Il est évident qu’il existe, de nos jours, dans l’es­pèce humaine, un sen­ti­ment plus durable. Mais alors cet « amour mater­nel » est une super­fé­ta­tion, un sen­ti­ment arti­fi­ciel dû à notre sen­si­bi­li­té plus affi­née, aux cou­tumes, vie de famille, etc., et il n’est plus sur­pre­nant que celui-ci se trompe. Si l’ins­tinct est sûr, ce sen­ti­ment est variable et l’a­mour mater­nel, tout comme l’a­mour sexuel, par­fois déri­vé de celui-ci, aura des mani­fes­ta­tions dif­fé­rentes, sui­vant chaque tem­pé­ra­ment. Nous ne savons pas aimer, seul Tol­stoï com­prit et sut dire ce que pour­rait être un tel sen­ti­ment. Ce que nous appe­lons amour n’est le plus sou­vent qu’un redou­ble­ment d’é­goïsme qui nous fait comp­ter sur autrui pour accroître notre bon­heur ; et, alors, pour­quoi s’é­ton­ner que telle mère, dési­rant pour son fils les hon­neurs et la gloire, l’en­voie à la bataille et peut-on affir­mer qu’elle aime moins son enfant que telle autre qui l’au­ra mis à l’abri ?

Ceci revient à dire qu’il faut fort peu comp­ter sur l’im­pul­sion, l’ins­tinct, pour ame­ner les femmes à une plus juste concep­tion de leurs devoirs, notam­ment mises en face de cette force bou­le­ver­sante qu’est la guerre. Si quelques-unes d’entre elles, mieux douées sous le rap­port de la sen­si­bi­li­té et de l’i­ma­gi­na­tion, ont per­çu l’hor­reur du car­nage, les autres, pas­sives en cette cir­cons­tance, comme en toute autre de leur vie, n’ont pu trou­ver en elles autre chose que l’at­ti­tude mil­lé­naire de leur sexe.

Seule l’é­du­ca­tion, l’ha­bi­tude du rai­son­ne­ment pour­ront modi­fier en elles les images et les idées dépo­sées depuis tant de siècles.

C’est là l’œuvre des com­pa­gnons déjà déli­vrés des pré­ju­gés ata­viques, qui devront aller aux femmes et se mon­trer pitoyables plu­tôt que sévères à leur erreur.

C’est sur­tout le tra­vail des quelques femmes qui, ayant trou­vé pour elles le véri­table devoir le vou­dront indi­quer à leurs sœurs déshé­ri­tées de l’in­tel­li­gence et du cœur.

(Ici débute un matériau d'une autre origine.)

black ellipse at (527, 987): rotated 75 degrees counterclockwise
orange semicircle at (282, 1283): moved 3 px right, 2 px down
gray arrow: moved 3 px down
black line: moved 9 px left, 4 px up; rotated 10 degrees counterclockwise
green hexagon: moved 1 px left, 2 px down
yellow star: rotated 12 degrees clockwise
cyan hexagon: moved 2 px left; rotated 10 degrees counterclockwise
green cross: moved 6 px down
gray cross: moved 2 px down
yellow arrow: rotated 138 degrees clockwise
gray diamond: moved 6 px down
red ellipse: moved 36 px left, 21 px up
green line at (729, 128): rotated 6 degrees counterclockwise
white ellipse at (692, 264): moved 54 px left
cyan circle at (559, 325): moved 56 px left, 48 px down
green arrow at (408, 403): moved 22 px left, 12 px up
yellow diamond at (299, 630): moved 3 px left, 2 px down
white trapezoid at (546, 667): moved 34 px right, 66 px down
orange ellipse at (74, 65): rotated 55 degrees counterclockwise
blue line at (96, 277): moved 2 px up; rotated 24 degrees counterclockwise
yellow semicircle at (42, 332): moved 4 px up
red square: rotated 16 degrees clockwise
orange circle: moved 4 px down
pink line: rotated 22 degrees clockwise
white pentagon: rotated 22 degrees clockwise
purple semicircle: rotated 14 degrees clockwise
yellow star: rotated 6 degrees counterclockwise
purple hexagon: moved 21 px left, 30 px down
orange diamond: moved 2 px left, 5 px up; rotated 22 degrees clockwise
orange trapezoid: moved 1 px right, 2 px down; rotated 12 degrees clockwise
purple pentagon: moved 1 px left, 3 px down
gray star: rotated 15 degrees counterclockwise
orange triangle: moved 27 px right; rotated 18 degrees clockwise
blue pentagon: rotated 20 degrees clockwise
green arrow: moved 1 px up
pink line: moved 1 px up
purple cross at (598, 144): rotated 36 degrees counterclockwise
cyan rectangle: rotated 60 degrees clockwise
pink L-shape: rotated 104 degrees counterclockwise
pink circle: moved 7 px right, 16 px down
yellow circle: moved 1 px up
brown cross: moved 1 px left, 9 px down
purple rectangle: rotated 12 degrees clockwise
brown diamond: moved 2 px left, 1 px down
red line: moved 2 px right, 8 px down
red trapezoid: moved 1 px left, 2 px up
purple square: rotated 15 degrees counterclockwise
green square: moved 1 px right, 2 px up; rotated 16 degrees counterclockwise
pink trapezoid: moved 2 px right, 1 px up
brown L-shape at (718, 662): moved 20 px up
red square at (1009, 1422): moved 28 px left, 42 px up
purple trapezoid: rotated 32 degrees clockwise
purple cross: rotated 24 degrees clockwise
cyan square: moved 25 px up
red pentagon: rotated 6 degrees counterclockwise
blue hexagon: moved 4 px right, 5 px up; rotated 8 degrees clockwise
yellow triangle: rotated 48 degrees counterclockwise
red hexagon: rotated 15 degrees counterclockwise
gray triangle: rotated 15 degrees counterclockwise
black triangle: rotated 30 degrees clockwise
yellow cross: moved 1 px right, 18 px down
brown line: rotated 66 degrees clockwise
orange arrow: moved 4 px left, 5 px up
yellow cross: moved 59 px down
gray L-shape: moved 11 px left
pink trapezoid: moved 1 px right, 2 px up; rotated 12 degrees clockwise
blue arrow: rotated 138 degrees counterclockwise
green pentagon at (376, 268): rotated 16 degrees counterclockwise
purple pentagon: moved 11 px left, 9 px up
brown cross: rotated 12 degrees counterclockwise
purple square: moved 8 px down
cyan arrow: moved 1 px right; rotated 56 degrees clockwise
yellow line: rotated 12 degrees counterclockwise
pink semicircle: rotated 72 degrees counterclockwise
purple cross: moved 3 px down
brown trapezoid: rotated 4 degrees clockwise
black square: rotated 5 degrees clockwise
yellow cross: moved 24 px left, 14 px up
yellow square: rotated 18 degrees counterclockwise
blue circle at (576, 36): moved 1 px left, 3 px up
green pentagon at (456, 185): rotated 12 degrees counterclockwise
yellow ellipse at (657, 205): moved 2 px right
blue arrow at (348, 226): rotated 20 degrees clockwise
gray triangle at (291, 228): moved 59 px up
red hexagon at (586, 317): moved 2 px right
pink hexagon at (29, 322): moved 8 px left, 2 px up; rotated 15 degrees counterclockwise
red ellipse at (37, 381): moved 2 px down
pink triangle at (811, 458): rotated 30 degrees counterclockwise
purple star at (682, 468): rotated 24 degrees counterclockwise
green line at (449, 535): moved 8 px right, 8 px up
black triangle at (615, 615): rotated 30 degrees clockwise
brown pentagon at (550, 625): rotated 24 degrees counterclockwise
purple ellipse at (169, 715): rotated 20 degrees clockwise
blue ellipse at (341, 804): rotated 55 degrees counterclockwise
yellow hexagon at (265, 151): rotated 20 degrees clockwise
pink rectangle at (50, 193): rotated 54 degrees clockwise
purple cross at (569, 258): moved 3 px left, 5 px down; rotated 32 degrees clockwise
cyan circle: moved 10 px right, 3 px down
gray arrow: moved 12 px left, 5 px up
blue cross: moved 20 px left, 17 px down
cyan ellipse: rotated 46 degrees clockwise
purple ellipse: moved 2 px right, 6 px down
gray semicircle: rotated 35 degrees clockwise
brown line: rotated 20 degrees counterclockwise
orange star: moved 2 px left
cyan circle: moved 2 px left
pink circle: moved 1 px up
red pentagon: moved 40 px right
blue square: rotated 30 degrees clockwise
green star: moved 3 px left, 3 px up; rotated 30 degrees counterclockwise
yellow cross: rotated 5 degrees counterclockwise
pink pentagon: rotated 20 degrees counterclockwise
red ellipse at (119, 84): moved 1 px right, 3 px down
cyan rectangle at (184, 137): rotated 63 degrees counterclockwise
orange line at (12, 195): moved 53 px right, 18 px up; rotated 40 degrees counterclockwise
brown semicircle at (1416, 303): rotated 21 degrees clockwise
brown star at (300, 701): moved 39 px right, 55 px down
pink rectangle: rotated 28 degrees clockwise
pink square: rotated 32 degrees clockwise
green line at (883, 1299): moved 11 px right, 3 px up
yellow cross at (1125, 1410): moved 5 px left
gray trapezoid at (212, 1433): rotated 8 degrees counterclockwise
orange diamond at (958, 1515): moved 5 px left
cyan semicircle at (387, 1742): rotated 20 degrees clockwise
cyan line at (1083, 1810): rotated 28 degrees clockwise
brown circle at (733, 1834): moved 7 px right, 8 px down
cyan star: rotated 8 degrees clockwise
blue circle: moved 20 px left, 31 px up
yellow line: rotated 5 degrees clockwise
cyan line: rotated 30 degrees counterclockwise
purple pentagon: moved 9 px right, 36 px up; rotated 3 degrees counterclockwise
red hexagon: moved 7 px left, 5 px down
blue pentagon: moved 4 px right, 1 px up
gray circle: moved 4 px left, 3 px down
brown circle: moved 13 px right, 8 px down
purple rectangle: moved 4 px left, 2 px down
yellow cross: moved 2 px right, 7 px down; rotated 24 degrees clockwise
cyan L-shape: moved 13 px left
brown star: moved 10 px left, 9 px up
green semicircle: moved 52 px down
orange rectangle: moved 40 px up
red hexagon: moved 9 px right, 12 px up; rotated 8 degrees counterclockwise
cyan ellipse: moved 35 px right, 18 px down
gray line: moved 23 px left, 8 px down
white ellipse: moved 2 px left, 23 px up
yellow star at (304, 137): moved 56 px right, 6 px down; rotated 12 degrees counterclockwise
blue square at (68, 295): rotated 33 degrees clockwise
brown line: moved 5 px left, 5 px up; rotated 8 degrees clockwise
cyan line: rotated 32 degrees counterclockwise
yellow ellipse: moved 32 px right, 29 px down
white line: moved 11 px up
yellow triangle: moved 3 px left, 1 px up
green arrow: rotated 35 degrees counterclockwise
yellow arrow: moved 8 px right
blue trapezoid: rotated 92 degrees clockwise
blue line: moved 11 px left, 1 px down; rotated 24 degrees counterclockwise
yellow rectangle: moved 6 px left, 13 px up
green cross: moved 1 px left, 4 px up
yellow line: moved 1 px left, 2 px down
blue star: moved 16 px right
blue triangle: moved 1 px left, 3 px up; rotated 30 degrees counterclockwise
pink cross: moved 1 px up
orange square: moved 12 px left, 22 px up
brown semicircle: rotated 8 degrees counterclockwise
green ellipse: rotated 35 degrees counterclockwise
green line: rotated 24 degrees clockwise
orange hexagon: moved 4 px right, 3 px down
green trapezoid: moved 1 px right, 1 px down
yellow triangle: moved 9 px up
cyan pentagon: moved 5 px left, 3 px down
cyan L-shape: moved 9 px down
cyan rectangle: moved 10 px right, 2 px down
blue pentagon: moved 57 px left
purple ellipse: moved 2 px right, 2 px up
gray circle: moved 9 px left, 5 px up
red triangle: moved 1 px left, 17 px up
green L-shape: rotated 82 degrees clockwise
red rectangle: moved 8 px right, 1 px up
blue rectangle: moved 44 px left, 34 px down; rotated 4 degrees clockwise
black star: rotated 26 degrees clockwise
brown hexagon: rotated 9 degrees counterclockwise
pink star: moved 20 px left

C’est pour­quoi on ne sau­rait trop louer l’i­ni­tia­tive de Made­leine Ver­net qui, aidée par des cama­rades dévouées, Fan­ny Clar, L. Rys et autres encore, a fon­dé l’œuvre des « Femmes contre la guerre », œuvre qui, par des tracts, des confé­rences, la publi­ca­tion d’un bul­le­tin, fait œuvre de pro­pa­gande ration­nelle et utile. Que toutes celles dont le désir est d’a­gir pour évi­ter le retour des bou­che­ries aillent à cette œuvre, lui offrent leur concours et coopèrent ain­si à aug­men­ter l’é­lite des femmes qu’on vit, au milieu de la tour­mente, com­prendre leur rôle, tout d’a­mour et de paix.